◆ EXERCISE PASSAGE
————
The Spirit of “Anything Can Happen”

Zeitgeist.  It’s a simple word, even it it is German.  Roughly translated it means “spirit of the world” and it’s a pretty decent means of conveying the idea that there are times when ideas overtake the world and seem to form society after their image. It’s obviously visible in music.  You have the Bubble Gum music of my teens.  Of course there’s slightly older 50’s Rock and Roll. Both of these and more have epitomized an attitude about life that permeated society in general.

Lately I have been thinking about how TV, too, exerts a consistent image to watchers. And it worries me a little about what folks are watching.  If you look back a while, the programs for formative minds were the sort of thing that gave you wild dreams of possibility.  I’m not sure the world of cartoons is anywhere near as optimistic today.

dexters laboratoryDexter’s Laboratory

When you thought you could create your own secret lab where you could do your thing and not have your annoying sibling ruin everything. Or maybe you associated yourself with DeeDee and just pressed every button you saw. And who doesn’t remember that “omelet du fromage” episode?

jetsonsThe Jetsons

This one made you believe that by the time you were a grown up, you’d be zooming through the sky in your sky car and then just have it become your briefcase. Oh and that you’d just jet off to Jupiter when you needed to dance your weekend away.

captain planetCaptain Planet

You believed that if you reduced, reused & recycled, Captain Planet would recruit you to be a Planeteer and together you could save the world. (And your parents took unfair advantage of this.)

scooby doScooby Do

You couldn’t wait to be a teenager because you thought it meant you could go on adventures in the Mystery Machine with your “gang” and catch colorful criminals in strange and exciting places. You also WISHED you could get a taste of Scooby Snax.

flintstonesThe Flintstones

The Stone Age seemed so freakin’ awesome and simple that you daydreamed about living in those simpler times when all animals were friends and also household appliances. Ah! The dream.

I think part of the current social malaise is that we seem to be afraid to laugh anymore.  I happen to be Polish and I suspect I’ve told as many Polish jokes as anyone.  I happen to believe that it’s good to be both proud of who you are, and to be able to laugh at who you are. Just because someone tells you something that causes you to laugh does not mean that you aren’t proud of who you are.  It doesn’t necessarily demean you, or your heritage, or your habits, or your … well, you can insert any of the things people get riled up about.  Humor isn’t 100% insulting, demeaning, or offensive.  A great deal of impact depends on the state of mind of the listener.
————
[Rows excerpted from a collection]

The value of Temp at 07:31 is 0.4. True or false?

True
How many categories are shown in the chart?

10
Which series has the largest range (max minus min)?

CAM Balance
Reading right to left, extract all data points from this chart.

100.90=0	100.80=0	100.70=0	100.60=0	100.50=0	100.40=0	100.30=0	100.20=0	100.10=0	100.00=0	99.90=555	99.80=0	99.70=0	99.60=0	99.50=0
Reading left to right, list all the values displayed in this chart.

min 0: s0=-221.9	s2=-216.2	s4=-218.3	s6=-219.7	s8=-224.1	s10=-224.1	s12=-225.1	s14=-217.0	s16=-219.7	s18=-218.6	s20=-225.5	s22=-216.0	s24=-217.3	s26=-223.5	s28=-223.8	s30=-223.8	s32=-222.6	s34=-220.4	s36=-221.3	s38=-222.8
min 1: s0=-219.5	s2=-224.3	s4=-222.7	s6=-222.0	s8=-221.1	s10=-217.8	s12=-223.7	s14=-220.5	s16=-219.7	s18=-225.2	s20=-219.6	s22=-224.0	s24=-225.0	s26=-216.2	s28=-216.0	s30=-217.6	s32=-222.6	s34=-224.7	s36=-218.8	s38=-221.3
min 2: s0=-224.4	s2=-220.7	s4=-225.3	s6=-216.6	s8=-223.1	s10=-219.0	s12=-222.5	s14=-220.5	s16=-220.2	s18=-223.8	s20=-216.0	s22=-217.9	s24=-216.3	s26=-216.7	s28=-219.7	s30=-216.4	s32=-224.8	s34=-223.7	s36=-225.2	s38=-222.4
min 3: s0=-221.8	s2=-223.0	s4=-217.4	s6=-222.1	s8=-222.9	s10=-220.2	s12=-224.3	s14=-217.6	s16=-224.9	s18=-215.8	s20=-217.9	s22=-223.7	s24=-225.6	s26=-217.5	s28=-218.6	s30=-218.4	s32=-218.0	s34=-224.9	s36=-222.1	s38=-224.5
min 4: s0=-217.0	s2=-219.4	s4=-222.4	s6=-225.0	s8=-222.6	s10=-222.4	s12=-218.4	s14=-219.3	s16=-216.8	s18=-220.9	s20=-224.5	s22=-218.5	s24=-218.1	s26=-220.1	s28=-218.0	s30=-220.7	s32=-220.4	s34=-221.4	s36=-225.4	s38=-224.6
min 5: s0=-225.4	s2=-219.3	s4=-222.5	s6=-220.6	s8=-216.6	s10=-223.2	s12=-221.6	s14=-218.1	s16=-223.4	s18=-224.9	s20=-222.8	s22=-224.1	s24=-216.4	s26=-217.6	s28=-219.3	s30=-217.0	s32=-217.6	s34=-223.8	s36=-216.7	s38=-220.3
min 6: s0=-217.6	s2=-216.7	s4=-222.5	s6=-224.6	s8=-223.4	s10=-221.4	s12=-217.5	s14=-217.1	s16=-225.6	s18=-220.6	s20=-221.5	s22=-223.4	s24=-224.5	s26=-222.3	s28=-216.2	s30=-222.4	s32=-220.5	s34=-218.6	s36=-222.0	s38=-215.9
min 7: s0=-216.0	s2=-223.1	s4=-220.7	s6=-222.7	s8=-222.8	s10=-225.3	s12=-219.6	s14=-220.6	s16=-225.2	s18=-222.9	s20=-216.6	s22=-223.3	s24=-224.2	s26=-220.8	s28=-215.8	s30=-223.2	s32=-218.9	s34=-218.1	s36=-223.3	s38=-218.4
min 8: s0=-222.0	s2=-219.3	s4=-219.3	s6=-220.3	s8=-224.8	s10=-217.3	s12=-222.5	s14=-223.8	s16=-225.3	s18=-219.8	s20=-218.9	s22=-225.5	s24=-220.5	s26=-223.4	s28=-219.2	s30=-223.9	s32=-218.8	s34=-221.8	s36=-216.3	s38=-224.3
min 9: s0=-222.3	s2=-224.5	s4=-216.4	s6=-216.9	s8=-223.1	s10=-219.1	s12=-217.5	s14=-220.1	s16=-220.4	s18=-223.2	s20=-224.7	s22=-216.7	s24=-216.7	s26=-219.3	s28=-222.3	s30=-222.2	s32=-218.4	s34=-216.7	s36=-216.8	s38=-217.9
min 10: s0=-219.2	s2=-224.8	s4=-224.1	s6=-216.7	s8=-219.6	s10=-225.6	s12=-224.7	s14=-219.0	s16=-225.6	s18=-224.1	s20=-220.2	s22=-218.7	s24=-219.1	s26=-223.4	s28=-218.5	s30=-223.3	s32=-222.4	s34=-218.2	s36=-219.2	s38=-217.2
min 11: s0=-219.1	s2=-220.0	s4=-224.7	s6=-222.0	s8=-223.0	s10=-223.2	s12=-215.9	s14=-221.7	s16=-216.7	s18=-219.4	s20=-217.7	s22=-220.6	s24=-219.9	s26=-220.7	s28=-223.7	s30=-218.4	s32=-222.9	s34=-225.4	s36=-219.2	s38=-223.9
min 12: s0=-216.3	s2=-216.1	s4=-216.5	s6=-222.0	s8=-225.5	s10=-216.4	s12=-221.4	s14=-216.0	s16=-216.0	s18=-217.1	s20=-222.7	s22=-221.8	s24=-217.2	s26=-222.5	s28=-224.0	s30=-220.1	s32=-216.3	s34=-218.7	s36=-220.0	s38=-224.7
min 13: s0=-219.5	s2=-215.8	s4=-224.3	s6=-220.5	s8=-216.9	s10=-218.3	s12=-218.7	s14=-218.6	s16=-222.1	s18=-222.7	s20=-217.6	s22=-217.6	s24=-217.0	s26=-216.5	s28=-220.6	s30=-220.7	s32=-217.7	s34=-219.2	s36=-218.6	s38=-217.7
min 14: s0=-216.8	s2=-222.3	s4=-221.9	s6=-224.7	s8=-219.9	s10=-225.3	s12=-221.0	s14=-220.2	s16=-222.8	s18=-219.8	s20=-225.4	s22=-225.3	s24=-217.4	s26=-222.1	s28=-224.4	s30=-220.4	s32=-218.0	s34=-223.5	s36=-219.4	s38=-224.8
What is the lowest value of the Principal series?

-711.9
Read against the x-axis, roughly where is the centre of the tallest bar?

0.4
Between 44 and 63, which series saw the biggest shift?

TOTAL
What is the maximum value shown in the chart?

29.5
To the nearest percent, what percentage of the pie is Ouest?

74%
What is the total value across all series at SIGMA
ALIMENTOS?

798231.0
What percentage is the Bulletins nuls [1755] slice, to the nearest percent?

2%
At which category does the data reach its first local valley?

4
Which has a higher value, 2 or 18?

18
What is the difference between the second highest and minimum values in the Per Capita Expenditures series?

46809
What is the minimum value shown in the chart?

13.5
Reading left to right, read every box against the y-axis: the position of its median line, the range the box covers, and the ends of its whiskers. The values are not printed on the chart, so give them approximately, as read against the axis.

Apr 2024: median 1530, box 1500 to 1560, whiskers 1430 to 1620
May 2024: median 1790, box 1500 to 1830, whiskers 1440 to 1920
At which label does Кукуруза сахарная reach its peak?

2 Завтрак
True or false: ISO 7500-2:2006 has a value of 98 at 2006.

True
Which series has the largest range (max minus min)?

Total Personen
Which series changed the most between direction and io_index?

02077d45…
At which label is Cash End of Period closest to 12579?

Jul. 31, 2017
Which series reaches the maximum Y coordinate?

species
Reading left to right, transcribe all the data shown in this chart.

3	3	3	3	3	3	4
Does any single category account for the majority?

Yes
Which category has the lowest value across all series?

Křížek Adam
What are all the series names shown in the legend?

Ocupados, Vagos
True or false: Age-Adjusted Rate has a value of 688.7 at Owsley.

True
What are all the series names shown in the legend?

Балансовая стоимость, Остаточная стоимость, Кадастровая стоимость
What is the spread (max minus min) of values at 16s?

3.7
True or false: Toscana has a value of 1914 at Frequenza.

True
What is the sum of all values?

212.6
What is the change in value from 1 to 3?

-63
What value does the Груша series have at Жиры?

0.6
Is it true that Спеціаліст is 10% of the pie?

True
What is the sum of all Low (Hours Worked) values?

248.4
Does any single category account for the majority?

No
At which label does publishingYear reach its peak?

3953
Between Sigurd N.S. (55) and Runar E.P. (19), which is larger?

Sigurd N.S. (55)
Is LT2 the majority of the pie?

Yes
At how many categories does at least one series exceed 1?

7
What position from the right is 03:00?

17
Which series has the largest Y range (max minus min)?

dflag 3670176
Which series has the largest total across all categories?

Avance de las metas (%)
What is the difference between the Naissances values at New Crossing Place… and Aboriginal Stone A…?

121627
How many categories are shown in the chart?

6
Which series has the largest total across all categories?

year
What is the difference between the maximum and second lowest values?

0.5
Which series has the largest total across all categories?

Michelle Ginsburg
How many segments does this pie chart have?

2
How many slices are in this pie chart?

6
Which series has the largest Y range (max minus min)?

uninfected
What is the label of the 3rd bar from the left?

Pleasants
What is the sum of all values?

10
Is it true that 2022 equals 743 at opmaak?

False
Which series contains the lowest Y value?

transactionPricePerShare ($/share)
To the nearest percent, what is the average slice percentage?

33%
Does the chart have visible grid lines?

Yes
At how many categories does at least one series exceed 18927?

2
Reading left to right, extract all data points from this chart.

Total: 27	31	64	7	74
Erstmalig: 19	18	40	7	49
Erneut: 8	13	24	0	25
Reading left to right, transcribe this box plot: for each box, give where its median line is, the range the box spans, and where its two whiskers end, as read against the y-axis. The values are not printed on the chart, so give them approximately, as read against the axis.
————
◆ WORK ORDER A
Using the zeitgeist post, answer yes or no to each statement and quote the words that decide it. (i) The post gives "spirit of the world" as a rough translation of zeitgeist. (ii) The post says cartoons today are more optimistic than those of the past. (iii) The post's writer says they are Polish.
◆ WORK ORDER B
Reproduce the stretch of the zeitgeist post from "This one made" through "advantage of this.)".
◆ WORK ORDER C
Proceed with the zeitgeist post about childhood cartoons, picking up after its last sentence.

◆ ANSWER AREA A
(i) Yes: "Roughly translated it means “spirit of the world”"
(ii) No: "I’m not sure the world of cartoons is anywhere near as optimistic today."
(iii) Yes: "I happen to be Polish"

◆ ANSWER AREA B
This one made you believe that by the time you were a grown up, you’d be zooming through the sky in your sky car and then just have it become your briefcase. Oh and that you’d just jet off to Jupiter when you needed to dance your weekend away.

captain planetCaptain Planet

You believed that if you reduced, reused & recycled, Captain Planet would recruit you to be a Planeteer and together you could save the world. (And your parents took unfair advantage of this.)

◆ ANSWER AREA C
And that’s really the point behind this afternoon’s post.  Our state of mind means everything.  Our state of mind controls who we become.  In the case of TV shows, or music, or movies, or our personal conversation for that matter — where our head is at determines where we are going with our life.  The optimistic cartoonist will draw optimistic cartoons; the optimistic songwriter will write optimistic songs, the screen writer too will write about the places their mind has been: good, bad, or indifferent. These people are both the product and the producers of society’s state of mind.

I, for one, am usually a pretty optimistic person.  I’ll admit that the past couple years have made it harder to maintain that optimism, but then pointing out specifics that concern me does not mean I’ve stopped being optimistic, it just means that I see curves along the highway of life and I’ve put the brakes on so as not to have an intellectual crash.  It’s important to me to know where I’m going — even when I’m not the one driving the metaphorical societal bus.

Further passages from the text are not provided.